Task objective:
Return the text of each entry below line by line, with every character kept unchanged.

Data for the task:

━━━━━━━━

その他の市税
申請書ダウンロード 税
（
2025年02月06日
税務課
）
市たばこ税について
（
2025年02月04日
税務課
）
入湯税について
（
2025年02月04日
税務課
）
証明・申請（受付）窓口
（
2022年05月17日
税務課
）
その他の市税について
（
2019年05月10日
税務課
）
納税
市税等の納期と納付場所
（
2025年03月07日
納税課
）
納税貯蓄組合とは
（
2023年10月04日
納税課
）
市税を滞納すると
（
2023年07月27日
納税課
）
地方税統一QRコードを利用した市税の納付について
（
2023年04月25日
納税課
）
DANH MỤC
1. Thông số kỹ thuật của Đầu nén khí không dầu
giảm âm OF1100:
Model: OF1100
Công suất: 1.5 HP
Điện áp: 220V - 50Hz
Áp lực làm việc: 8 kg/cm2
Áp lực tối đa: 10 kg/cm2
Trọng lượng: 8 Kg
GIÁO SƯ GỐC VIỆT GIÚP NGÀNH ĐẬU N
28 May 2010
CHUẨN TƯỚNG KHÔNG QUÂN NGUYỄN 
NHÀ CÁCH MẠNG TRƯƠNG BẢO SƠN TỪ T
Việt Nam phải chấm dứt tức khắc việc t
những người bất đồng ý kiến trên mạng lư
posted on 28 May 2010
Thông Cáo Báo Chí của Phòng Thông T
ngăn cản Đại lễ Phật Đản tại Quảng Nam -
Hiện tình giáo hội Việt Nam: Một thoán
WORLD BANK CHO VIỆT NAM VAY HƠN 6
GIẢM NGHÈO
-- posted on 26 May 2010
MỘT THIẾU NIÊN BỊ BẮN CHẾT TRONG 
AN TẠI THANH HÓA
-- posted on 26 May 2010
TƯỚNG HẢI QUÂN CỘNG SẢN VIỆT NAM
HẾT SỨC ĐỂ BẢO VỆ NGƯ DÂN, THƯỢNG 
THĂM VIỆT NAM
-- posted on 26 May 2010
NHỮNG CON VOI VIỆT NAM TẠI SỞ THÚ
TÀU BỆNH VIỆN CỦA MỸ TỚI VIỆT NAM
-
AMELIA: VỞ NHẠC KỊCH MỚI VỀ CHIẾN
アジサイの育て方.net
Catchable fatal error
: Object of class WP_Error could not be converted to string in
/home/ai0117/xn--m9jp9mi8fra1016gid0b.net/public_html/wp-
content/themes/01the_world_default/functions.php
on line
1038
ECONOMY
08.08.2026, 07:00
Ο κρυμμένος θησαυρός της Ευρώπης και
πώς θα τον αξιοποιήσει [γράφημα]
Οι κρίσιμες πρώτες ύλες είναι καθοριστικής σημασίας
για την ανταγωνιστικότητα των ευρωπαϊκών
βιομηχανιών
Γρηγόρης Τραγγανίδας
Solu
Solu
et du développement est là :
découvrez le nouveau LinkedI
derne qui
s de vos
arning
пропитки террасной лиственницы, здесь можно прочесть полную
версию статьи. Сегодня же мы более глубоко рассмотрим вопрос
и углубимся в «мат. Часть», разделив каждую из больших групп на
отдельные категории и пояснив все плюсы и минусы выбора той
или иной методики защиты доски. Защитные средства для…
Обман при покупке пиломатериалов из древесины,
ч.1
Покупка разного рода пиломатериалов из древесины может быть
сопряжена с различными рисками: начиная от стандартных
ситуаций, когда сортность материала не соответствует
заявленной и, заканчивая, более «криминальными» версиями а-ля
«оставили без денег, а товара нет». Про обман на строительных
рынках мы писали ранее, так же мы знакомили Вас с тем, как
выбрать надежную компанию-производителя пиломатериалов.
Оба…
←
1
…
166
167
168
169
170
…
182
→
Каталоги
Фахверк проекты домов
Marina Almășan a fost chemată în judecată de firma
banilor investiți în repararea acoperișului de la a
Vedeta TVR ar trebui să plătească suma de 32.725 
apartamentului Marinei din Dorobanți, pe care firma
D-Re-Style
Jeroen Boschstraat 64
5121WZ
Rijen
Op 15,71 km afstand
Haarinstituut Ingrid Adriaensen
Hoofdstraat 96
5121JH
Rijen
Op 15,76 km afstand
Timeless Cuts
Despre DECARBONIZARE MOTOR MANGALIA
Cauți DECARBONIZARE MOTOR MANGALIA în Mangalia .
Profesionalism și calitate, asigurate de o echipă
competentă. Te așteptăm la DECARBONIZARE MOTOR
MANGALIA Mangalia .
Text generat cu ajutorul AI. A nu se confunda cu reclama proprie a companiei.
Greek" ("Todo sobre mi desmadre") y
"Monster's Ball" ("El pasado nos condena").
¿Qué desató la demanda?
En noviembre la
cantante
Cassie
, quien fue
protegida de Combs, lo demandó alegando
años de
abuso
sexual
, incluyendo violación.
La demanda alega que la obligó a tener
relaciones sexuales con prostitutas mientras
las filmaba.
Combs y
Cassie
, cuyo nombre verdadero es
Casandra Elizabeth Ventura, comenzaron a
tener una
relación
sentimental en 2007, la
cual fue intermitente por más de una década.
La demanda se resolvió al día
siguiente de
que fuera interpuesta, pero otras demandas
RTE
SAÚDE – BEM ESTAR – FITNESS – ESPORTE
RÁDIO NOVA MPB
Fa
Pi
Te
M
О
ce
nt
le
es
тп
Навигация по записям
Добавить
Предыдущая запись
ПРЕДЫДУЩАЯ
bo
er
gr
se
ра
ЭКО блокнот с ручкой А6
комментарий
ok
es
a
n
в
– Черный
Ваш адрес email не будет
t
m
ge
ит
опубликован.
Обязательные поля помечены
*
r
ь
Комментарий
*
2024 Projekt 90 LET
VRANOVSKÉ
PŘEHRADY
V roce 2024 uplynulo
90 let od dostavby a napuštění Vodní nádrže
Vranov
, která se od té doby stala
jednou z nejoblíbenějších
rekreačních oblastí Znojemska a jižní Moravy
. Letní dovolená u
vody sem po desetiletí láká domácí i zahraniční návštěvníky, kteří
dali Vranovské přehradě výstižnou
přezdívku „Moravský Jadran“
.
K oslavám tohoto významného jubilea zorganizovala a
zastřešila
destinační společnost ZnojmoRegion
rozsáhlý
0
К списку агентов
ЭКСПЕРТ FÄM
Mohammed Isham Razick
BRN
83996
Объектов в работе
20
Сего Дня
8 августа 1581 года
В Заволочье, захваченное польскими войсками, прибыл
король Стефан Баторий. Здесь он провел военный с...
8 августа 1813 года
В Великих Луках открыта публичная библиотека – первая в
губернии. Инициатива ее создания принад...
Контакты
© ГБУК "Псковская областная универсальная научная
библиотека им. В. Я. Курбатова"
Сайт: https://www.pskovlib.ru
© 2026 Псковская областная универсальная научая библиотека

━━━━━━━━

Answer:
その他の市税
申請書ダウンロード 税
（
2025年02月06日
税務課
）
市たばこ税について
（
2025年02月04日
税務課
）
入湯税について
（
2025年02月04日
税務課
）
証明・申請（受付）窓口
（
2022年05月17日
税務課
）
その他の市税について
（
2019年05月10日
税務課
）
納税
市税等の納期と納付場所
（
2025年03月07日
納税課
）
納税貯蓄組合とは
（
2023年10月04日
納税課
）
市税を滞納すると
（
2023年07月27日
納税課
）
地方税統一QRコードを利用した市税の納付について
（
2023年04月25日
納税課
）
DANH MỤC
1. Thông số kỹ thuật của Đầu nén khí không dầu
giảm âm OF1100:
Model: OF1100
Công suất: 1.5 HP
Điện áp: 220V - 50Hz
Áp lực làm việc: 8 kg/cm2
Áp lực tối đa: 10 kg/cm2
Trọng lượng: 8 Kg
GIÁO SƯ GỐC VIỆT GIÚP NGÀNH ĐẬU N
28 May 2010
CHUẨN TƯỚNG KHÔNG QUÂN NGUYỄN 
NHÀ CÁCH MẠNG TRƯƠNG BẢO SƠN TỪ T
Việt Nam phải chấm dứt tức khắc việc t
những người bất đồng ý kiến trên mạng lư
posted on 28 May 2010
Thông Cáo Báo Chí của Phòng Thông T
ngăn cản Đại lễ Phật Đản tại Quảng Nam -
Hiện tình giáo hội Việt Nam: Một thoán
WORLD BANK CHO VIỆT NAM VAY HƠN 6
GIẢM NGHÈO
-- posted on 26 May 2010
MỘT THIẾU NIÊN BỊ BẮN CHẾT TRONG 
AN TẠI THANH HÓA
-- posted on 26 May 2010
TƯỚNG HẢI QUÂN CỘNG SẢN VIỆT NAM
HẾT SỨC ĐỂ BẢO VỆ NGƯ DÂN, THƯỢNG 
THĂM VIỆT NAM
-- posted on 26 May 2010
NHỮNG CON VOI VIỆT NAM TẠI SỞ THÚ
TÀU BỆNH VIỆN CỦA MỸ TỚI VIỆT NAM
-
AMELIA: VỞ NHẠC KỊCH MỚI VỀ CHIẾN
アジサイの育て方.net
Catchable fatal error
: Object of class WP_Error could not be converted to string in
/home/ai0117/xn--m9jp9mi8fra1016gid0b.net/public_html/wp-
content/themes/01the_world_default/functions.php
on line
1038
ECONOMY
08.08.2026, 07:00
Ο κρυμμένος θησαυρός της Ευρώπης και
πώς θα τον αξιοποιήσει [γράφημα]
Οι κρίσιμες πρώτες ύλες είναι καθοριστικής σημασίας
για την ανταγωνιστικότητα των ευρωπαϊκών
βιομηχανιών
Γρηγόρης Τραγγανίδας
Solu
Solu
et du développement est là :
découvrez le nouveau LinkedI
derne qui
s de vos
arning
пропитки террасной лиственницы, здесь можно прочесть полную
версию статьи. Сегодня же мы более глубоко рассмотрим вопрос
и углубимся в «мат. Часть», разделив каждую из больших групп на
отдельные категории и пояснив все плюсы и минусы выбора той
или иной методики защиты доски. Защитные средства для…
Обман при покупке пиломатериалов из древесины,
ч.1
Покупка разного рода пиломатериалов из древесины может быть
сопряжена с различными рисками: начиная от стандартных
ситуаций, когда сортность материала не соответствует
заявленной и, заканчивая, более «криминальными» версиями а-ля
«оставили без денег, а товара нет». Про обман на строительных
рынках мы писали ранее, так же мы знакомили Вас с тем, как
выбрать надежную компанию-производителя пиломатериалов.
Оба…
←
1
…
166
167
168
169
170
…
182
→
Каталоги
Фахверк проекты домов
Marina Almășan a fost chemată în judecată de firma
banilor investiți în repararea acoperișului de la a
Vedeta TVR ar trebui să plătească suma de 32.725 
apartamentului Marinei din Dorobanți, pe care firma
D-Re-Style
Jeroen Boschstraat 64
5121WZ
Rijen
Op 15,71 km afstand
Haarinstituut Ingrid Adriaensen
Hoofdstraat 96
5121JH
Rijen
Op 15,76 km afstand
Timeless Cuts
Despre DECARBONIZARE MOTOR MANGALIA
Cauți DECARBONIZARE MOTOR MANGALIA în Mangalia .
Profesionalism și calitate, asigurate de o echipă
competentă. Te așteptăm la DECARBONIZARE MOTOR
MANGALIA Mangalia .
Text generat cu ajutorul AI. A nu se confunda cu reclama proprie a companiei.
Greek" ("Todo sobre mi desmadre") y
"Monster's Ball" ("El pasado nos condena").
¿Qué desató la demanda?
En noviembre la
cantante
Cassie
, quien fue
protegida de Combs, lo demandó alegando
años de
abuso
sexual
, incluyendo violación.
La demanda alega que la obligó a tener
relaciones sexuales con prostitutas mientras
las filmaba.
Combs y
Cassie
, cuyo nombre verdadero es
Casandra Elizabeth Ventura, comenzaron a
tener una
relación
sentimental en 2007, la
cual fue intermitente por más de una década.
La demanda se resolvió al día
siguiente de
que fuera interpuesta, pero otras demandas
RTE
SAÚDE – BEM ESTAR – FITNESS – ESPORTE
RÁDIO NOVA MPB
Fa
Pi
Te
M
О
ce
nt
le
es
тп
Навигация по записям
Добавить
Предыдущая запись
ПРЕДЫДУЩАЯ
bo
er
gr
se
ра
ЭКО блокнот с ручкой А6
комментарий
ok
es
a
n
в
– Черный
Ваш адрес email не будет
t
m
ge
ит
опубликован.
Обязательные поля помечены
*
r
ь
Комментарий
*
2024 Projekt 90 LET
VRANOVSKÉ
PŘEHRADY
V roce 2024 uplynulo
90 let od dostavby a napuštění Vodní nádrže
Vranov
, která se od té doby stala
jednou z nejoblíbenějších
rekreačních oblastí Znojemska a jižní Moravy
. Letní dovolená u
vody sem po desetiletí láká domácí i zahraniční návštěvníky, kteří
dali Vranovské přehradě výstižnou
přezdívku „Moravský Jadran“
.
K oslavám tohoto významného jubilea zorganizovala a
zastřešila
destinační společnost ZnojmoRegion
rozsáhlý
0
К списку агентов
ЭКСПЕРТ FÄM
Mohammed Isham Razick
BRN
83996
Объектов в работе
20
Сего Дня
8 августа 1581 года
В Заволочье, захваченное польскими войсками, прибыл
король Стефан Баторий. Здесь он провел военный с...
8 августа 1813 года
В Великих Луках открыта публичная библиотека – первая в
губернии. Инициатива ее создания принад...
Контакты
© ГБУК "Псковская областная универсальная научная
библиотека им. В. Я. Курбатова"
Сайт: https://www.pskovlib.ru
© 2026 Псковская областная универсальная научая библиотека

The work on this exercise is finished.